Doch ebenso wie Ameisen immer einen Weg zum Zucker in der Küche finden, ließen sich auch ihre Gedanken nicht davon abhalten, wieder und wieder um den Plan zu kreisen, dem sie in den vergangenen Wochen einen Großteil ihrer Zeit gewidmet hatte. Diesen Plan, der in weniger als drei Stunden in die Tat umgesetzt werden und ihr Leben verändern sollte.
Diesmal durfte nichts schiefgehen. Beim geringsten Zucken der Lider oder einer winzigen Unsicherheit in der Stimme wäre sie verloren. Nach all den Jahren kannte sie Reidar gut genug. Er würde einen Riss in ihrer Fassade sofort ausnutzen, die Kontrolle übernehmen und sie kleinmachen, bis sie ihm wieder gehorchte wie ein dressierter Hund.
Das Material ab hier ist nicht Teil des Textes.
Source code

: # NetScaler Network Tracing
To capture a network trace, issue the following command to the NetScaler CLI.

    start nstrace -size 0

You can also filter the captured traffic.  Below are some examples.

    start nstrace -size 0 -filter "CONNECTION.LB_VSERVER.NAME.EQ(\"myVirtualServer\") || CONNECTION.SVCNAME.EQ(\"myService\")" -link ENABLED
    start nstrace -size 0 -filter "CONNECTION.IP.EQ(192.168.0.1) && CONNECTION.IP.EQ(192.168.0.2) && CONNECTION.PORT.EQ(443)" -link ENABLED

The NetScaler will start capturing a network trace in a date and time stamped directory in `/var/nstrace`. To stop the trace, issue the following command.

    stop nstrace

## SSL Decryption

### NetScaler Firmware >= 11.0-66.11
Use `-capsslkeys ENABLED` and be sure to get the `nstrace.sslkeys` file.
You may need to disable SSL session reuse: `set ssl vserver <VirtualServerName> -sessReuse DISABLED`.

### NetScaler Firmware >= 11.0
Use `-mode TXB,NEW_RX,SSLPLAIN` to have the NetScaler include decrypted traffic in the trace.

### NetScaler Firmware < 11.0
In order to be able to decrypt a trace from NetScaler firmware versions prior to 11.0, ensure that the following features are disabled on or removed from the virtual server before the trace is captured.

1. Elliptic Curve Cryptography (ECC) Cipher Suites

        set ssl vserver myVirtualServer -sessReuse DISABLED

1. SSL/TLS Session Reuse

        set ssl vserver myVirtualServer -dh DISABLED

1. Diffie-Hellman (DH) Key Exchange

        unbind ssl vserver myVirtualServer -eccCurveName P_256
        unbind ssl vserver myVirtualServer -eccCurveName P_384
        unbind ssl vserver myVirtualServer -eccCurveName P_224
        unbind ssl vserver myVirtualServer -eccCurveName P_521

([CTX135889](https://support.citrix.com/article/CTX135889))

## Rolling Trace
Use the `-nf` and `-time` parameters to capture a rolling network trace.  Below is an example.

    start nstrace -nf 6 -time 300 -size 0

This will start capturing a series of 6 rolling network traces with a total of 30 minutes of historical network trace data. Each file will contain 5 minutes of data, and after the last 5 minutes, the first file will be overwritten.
Doch was auch passieren und wie auch immer er reagieren würde, sie wusste, was sie zu tun hatte, damit er zum Stift griff und unterschrieb. Und sobald das überstanden war, würde sie sich den gepackten Koffer schnappen und zur Haustür gehen.
Sie wagte kaum zu glauben, dass die Abreise nur noch wenige Stunden hin war. Und noch dazu Paris. Die romantischste Stadt von allen. Die Heimlichtuerei endlich hinter sich lassen. All die verschlüsselten Textnachrichten, die ständige Sorge, auf frischer Tat ertappt zu werden. Ganz zu schweigen von der Angst, jeden Abend mit dem falschen Mann ins Bett gehen zu müssen.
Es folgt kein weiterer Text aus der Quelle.